— Goal of the exercise —
From the first line to the last, output the data exactly as it stands, minus its pictures.

— Records to process —
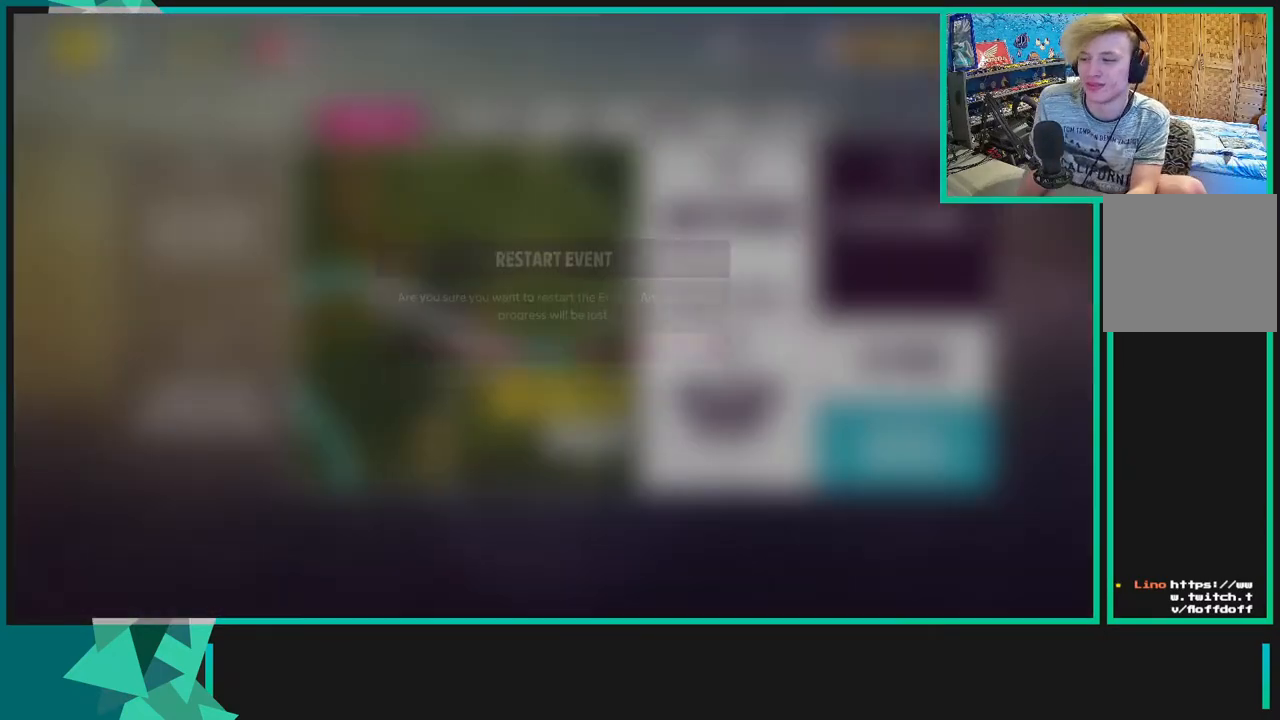
{"buttons": [], "left_stick": "center", "right_stick": "center", "events": [[167, "A", "down"], [300, "A", "up"]]}
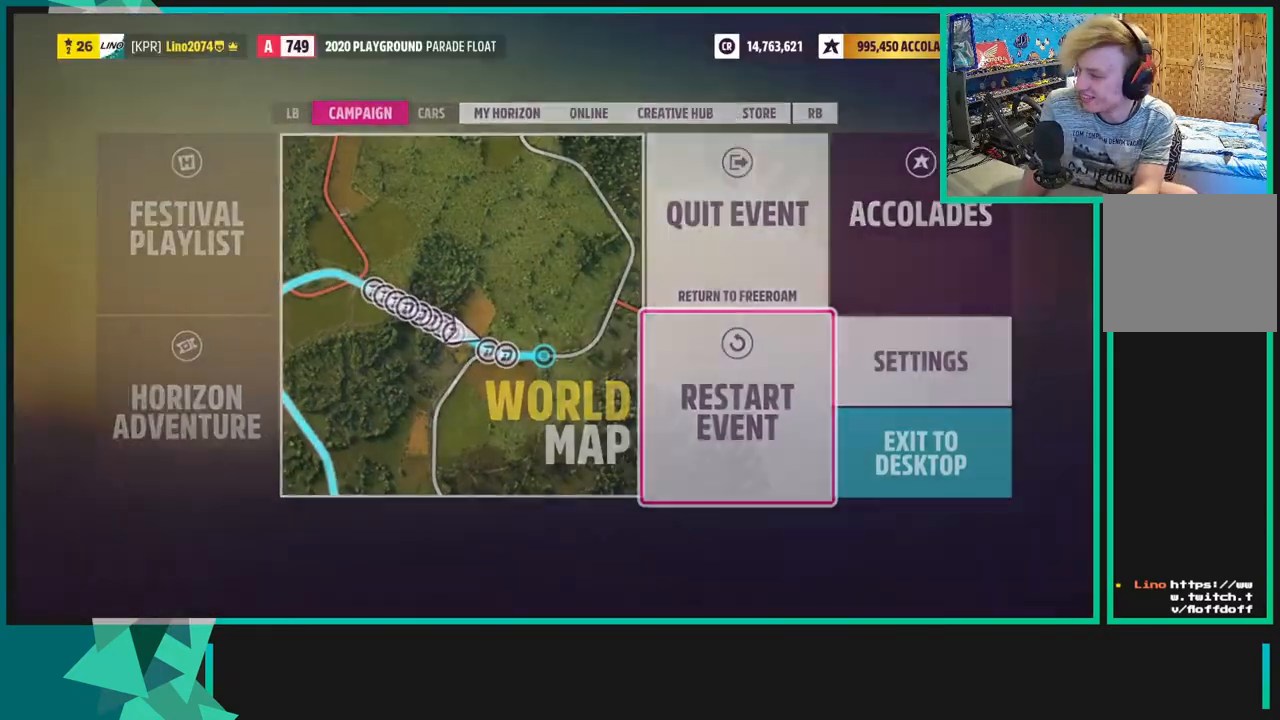
{"buttons": ["R2"], "left_stick": "center", "right_stick": "center", "events": [[33, "R2", "down"]]}
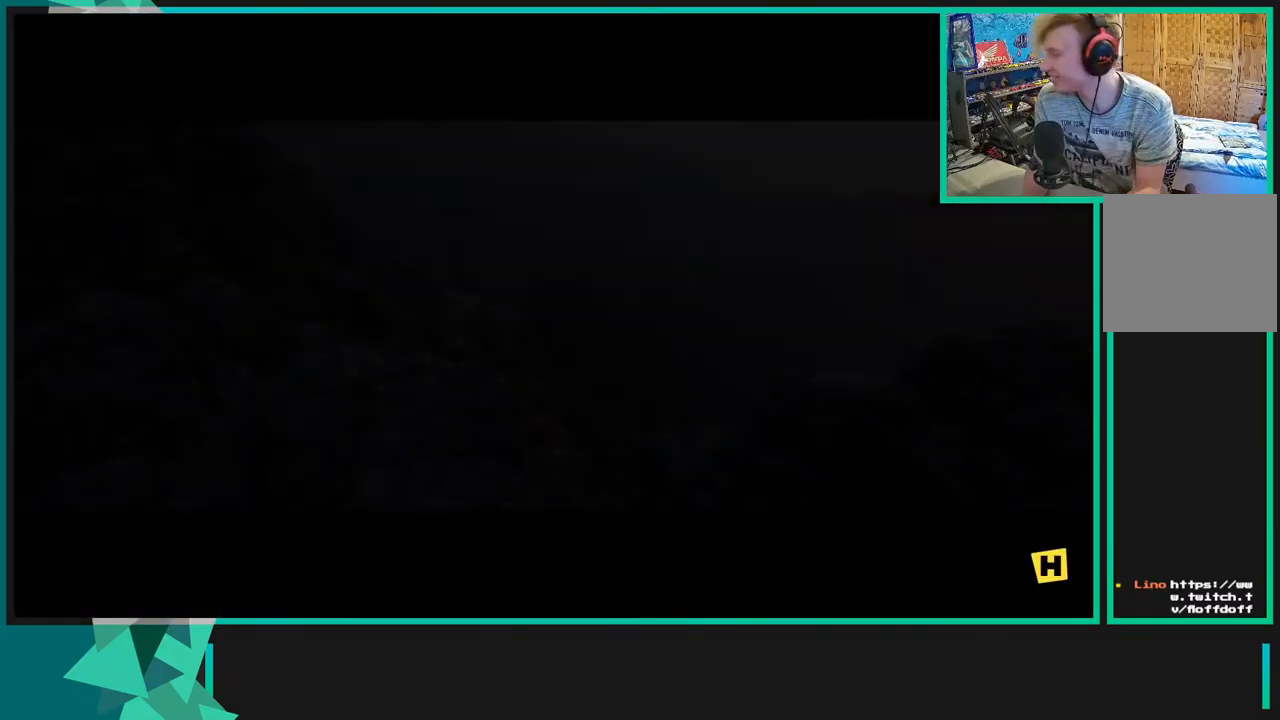
{"buttons": ["R2"], "left_stick": "center", "right_stick": "center", "events": []}
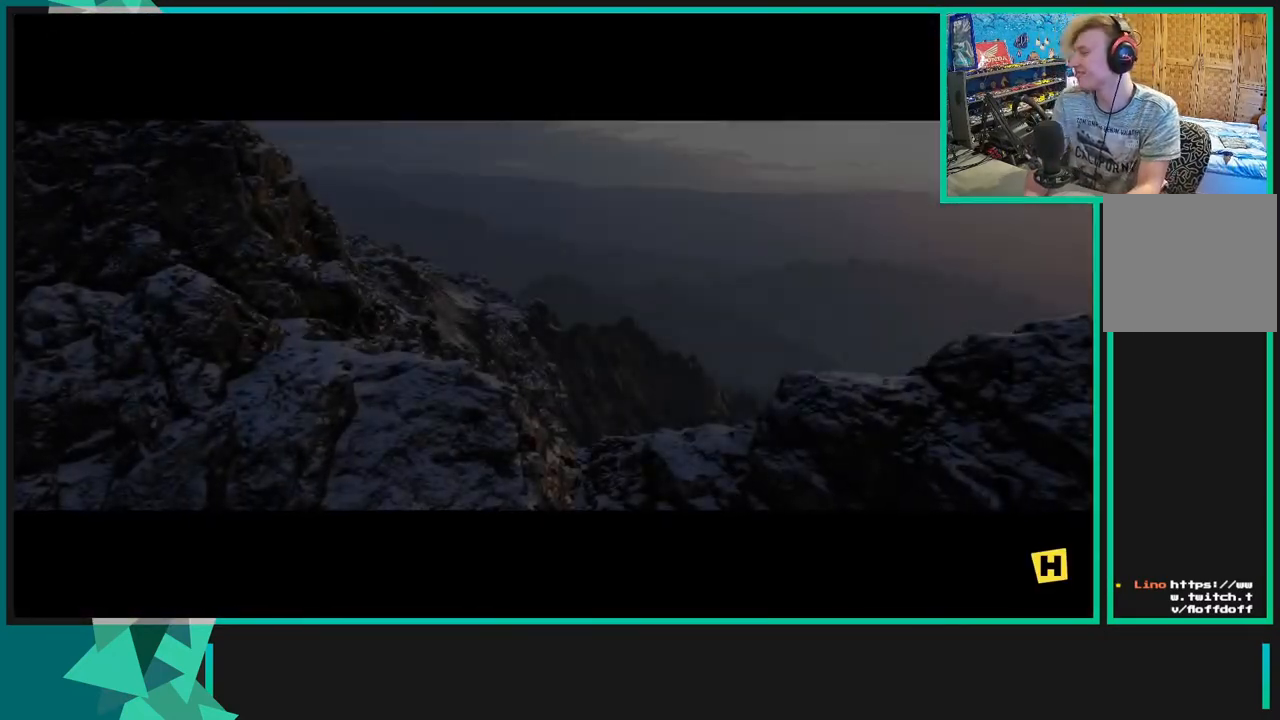
{"buttons": ["R2"], "left_stick": "center", "right_stick": "center", "events": []}
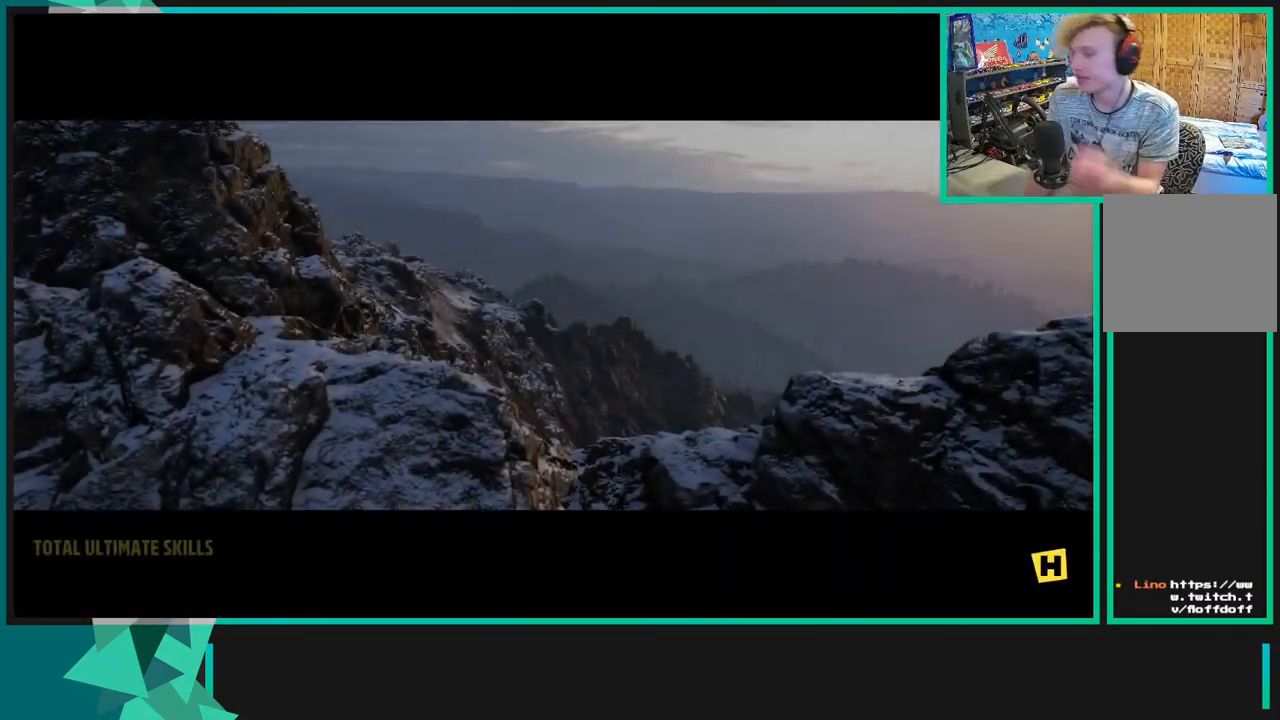
{"buttons": ["R2"], "left_stick": "center", "right_stick": "center", "events": []}
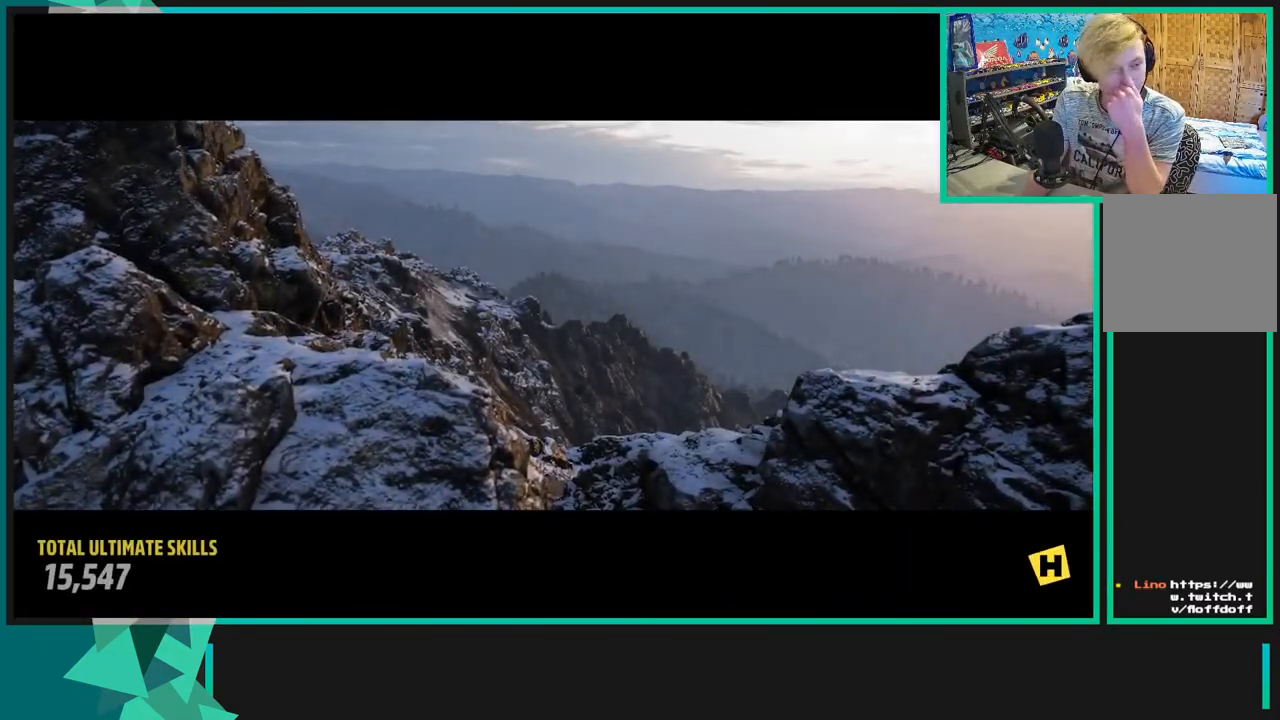
{"buttons": ["R2"], "left_stick": "center", "right_stick": "center", "events": []}
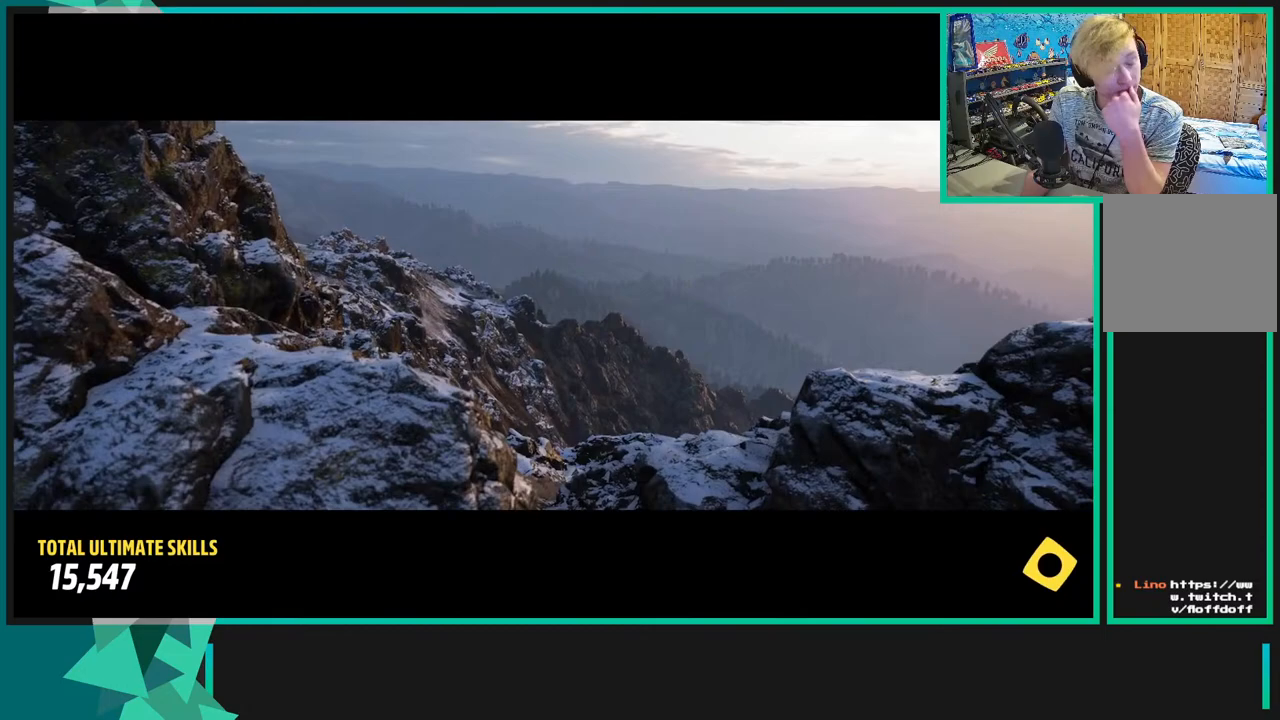
{"buttons": ["R2"], "left_stick": "center", "right_stick": "center", "events": []}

— Solution below —
{"buttons": [], "left_stick": "center", "right_stick": "center", "events": [[167, "A", "down"], [300, "A", "up"]]}
{"buttons": ["R2"], "left_stick": "center", "right_stick": "center", "events": [[33, "R2", "down"]]}
{"buttons": ["R2"], "left_stick": "center", "right_stick": "center", "events": []}
{"buttons": ["R2"], "left_stick": "center", "right_stick": "center", "events": []}
{"buttons": ["R2"], "left_stick": "center", "right_stick": "center", "events": []}
{"buttons": ["R2"], "left_stick": "center", "right_stick": "center", "events": []}
{"buttons": ["R2"], "left_stick": "center", "right_stick": "center", "events": []}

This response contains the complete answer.